La Rioja: El doble de caída que el promedio país
El discurso de Caputo sobre la «normalización» económica choca de frente con los números que maneja la Dirección General de Estadísticas y Censo de La Rioja. Según el último informe del Parque Automotor, enero de 2026 fue un mes negro para la provincia:
- Patentamiento de Autos: Cayó un 20,1% interanual (de 373 a 298 unidades), mientras que a nivel nacional la baja fue de apenas el 4,4%.
- Motos Usadas: El segmento más popular registró un derrumbe del 35,6% en las transferencias, evidenciando el parate total del consumo en los sectores de menores ingresos.
- Producción Nacional: El contexto no ayuda; la fabricación de vehículos a nivel país tuvo en enero su peor registro en seis años, con una caída del 30,1% interanual.
La «Caja» de las Fotomultas y el malestar de ATE
Ante el recorte de fondos nacionales y la caída de la recaudación propia por la recesión, el municipio de La Rioja Capital activó un plan de contingencia que ya genera ruidos políticos. La implementación de un sistema de fotomultas tercerizado —donde una empresa local se quedará con el 40% de lo recaudado— es vista por la oposición y el sector comercial como un «impuesto encubierto» para financiar el bache fiscal que dejó la Nación.

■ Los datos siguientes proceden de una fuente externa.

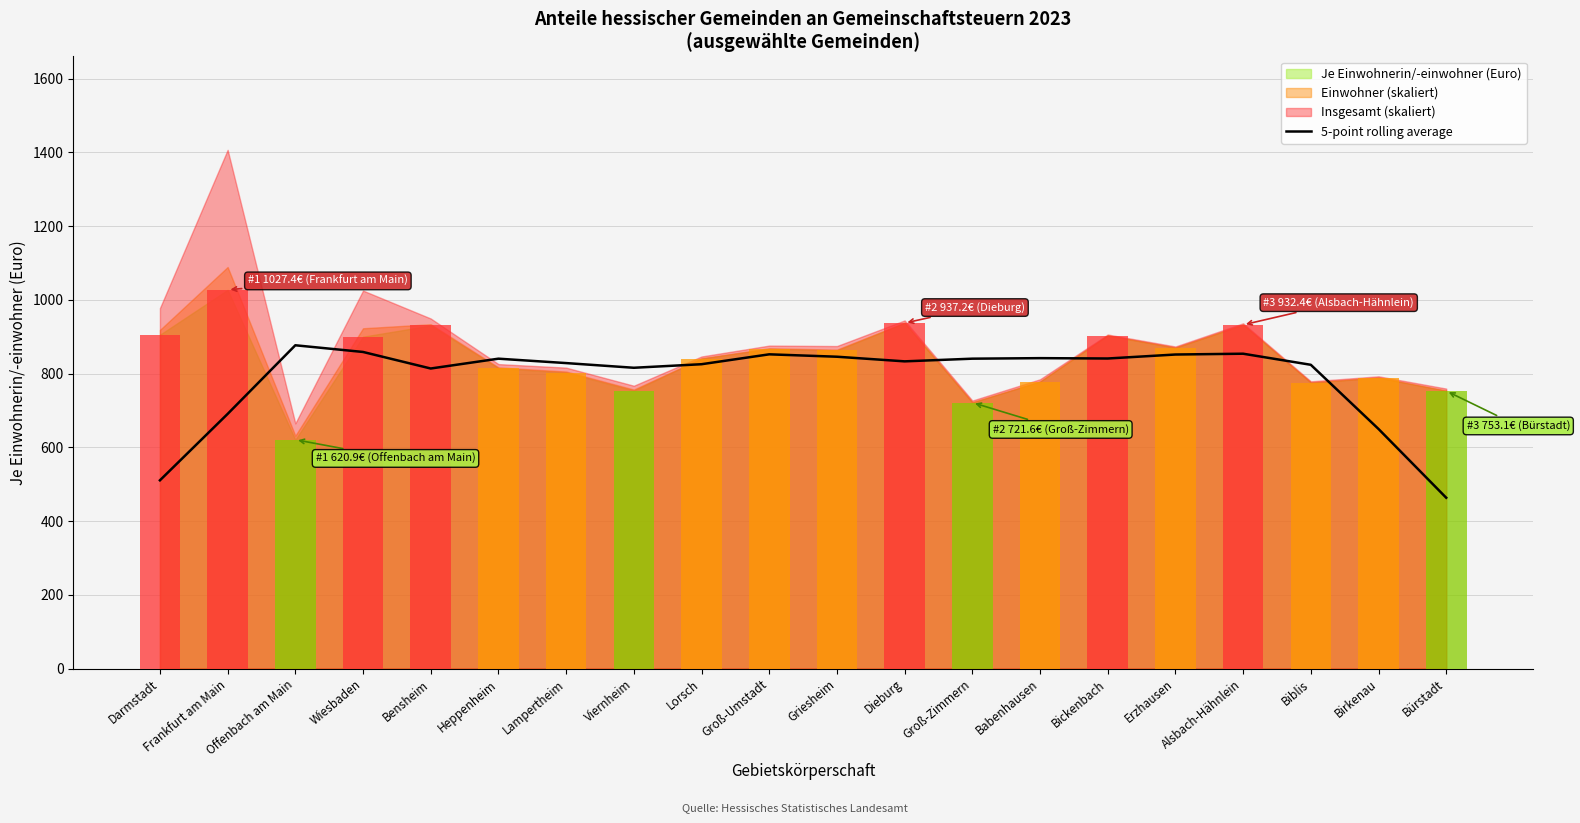

What position from the left is Alsbach-Hähnlein?

17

Este escenario de asfixia se completa con la presión gremial. ATE La Rioja presentó esta semana un pedido de audiencia urgente a Ricardo Quintela, denunciando que el 60% del salario estatal hoy se paga con sumas no remunerativas. Para el gremio, el ajuste que pregona Caputo en Buenos Aires ya fue ejecutado en las provincias vía licuación de haberes, lo que explica por qué los riojanos desaparecieron de las concesionarias.

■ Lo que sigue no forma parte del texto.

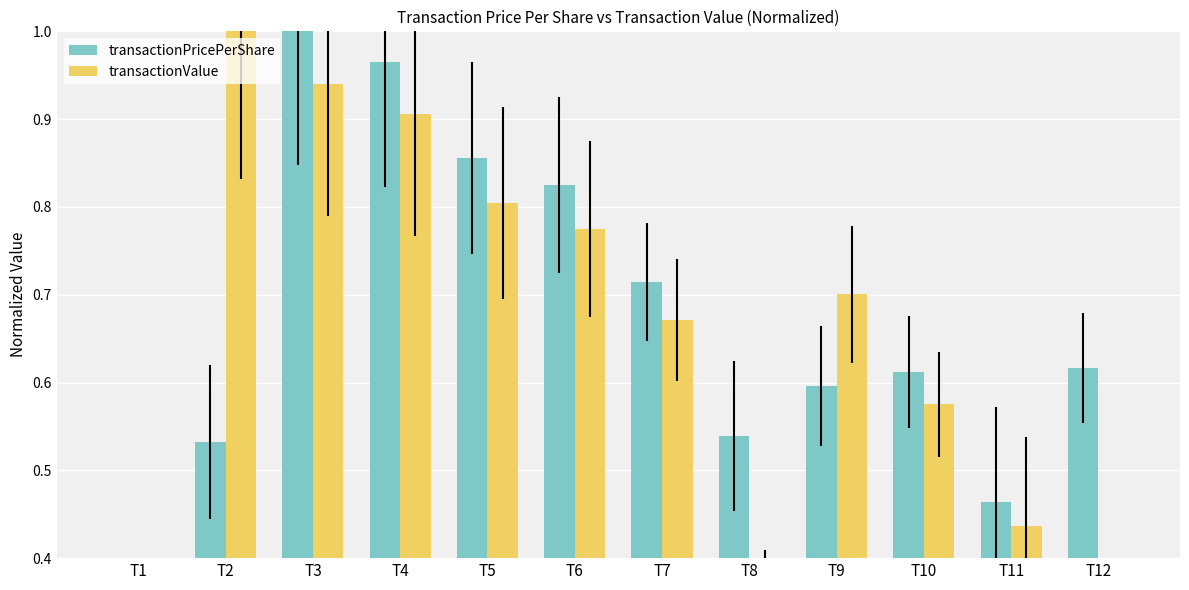

What is the average value of the transactionPricePerShare series?

0.7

El debate por la «Modernización»
La línea dura de la Rosada, reforzada por Patricia Bullrich, quien acusó al modelo anterior de dejar un «43% de trabajadores en negro», busca apalancar la reforma laboral como la única salida. Sin embargo, en el peronismo riojano la desconfianza es total. Referentes como Néstor Bosetti ya advirtieron que «flexibilizar normas no garantiza empleo sin inversión» y tildaron las promesas de Caputo como un «ajuste disfrazado de modernización».

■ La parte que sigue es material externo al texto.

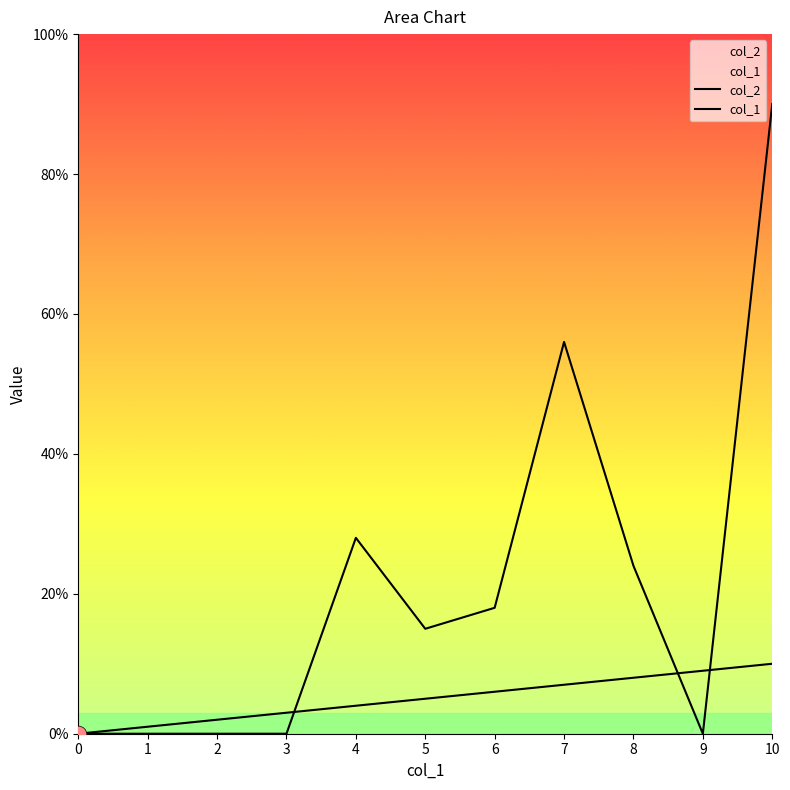

What is the value of the col_1 point at the 6th from the left?

5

Mientras el Ministro de Economía celebra que «la ropa bajó sustancialmente» y promueve las compras por internet, la realidad productiva de La Rioja muestra una economía regional que no logra perforar el piso de la recesión, atrapada entre el desplome del consumo y la puja distributiva por los pocos pesos que quedan en el circuito local.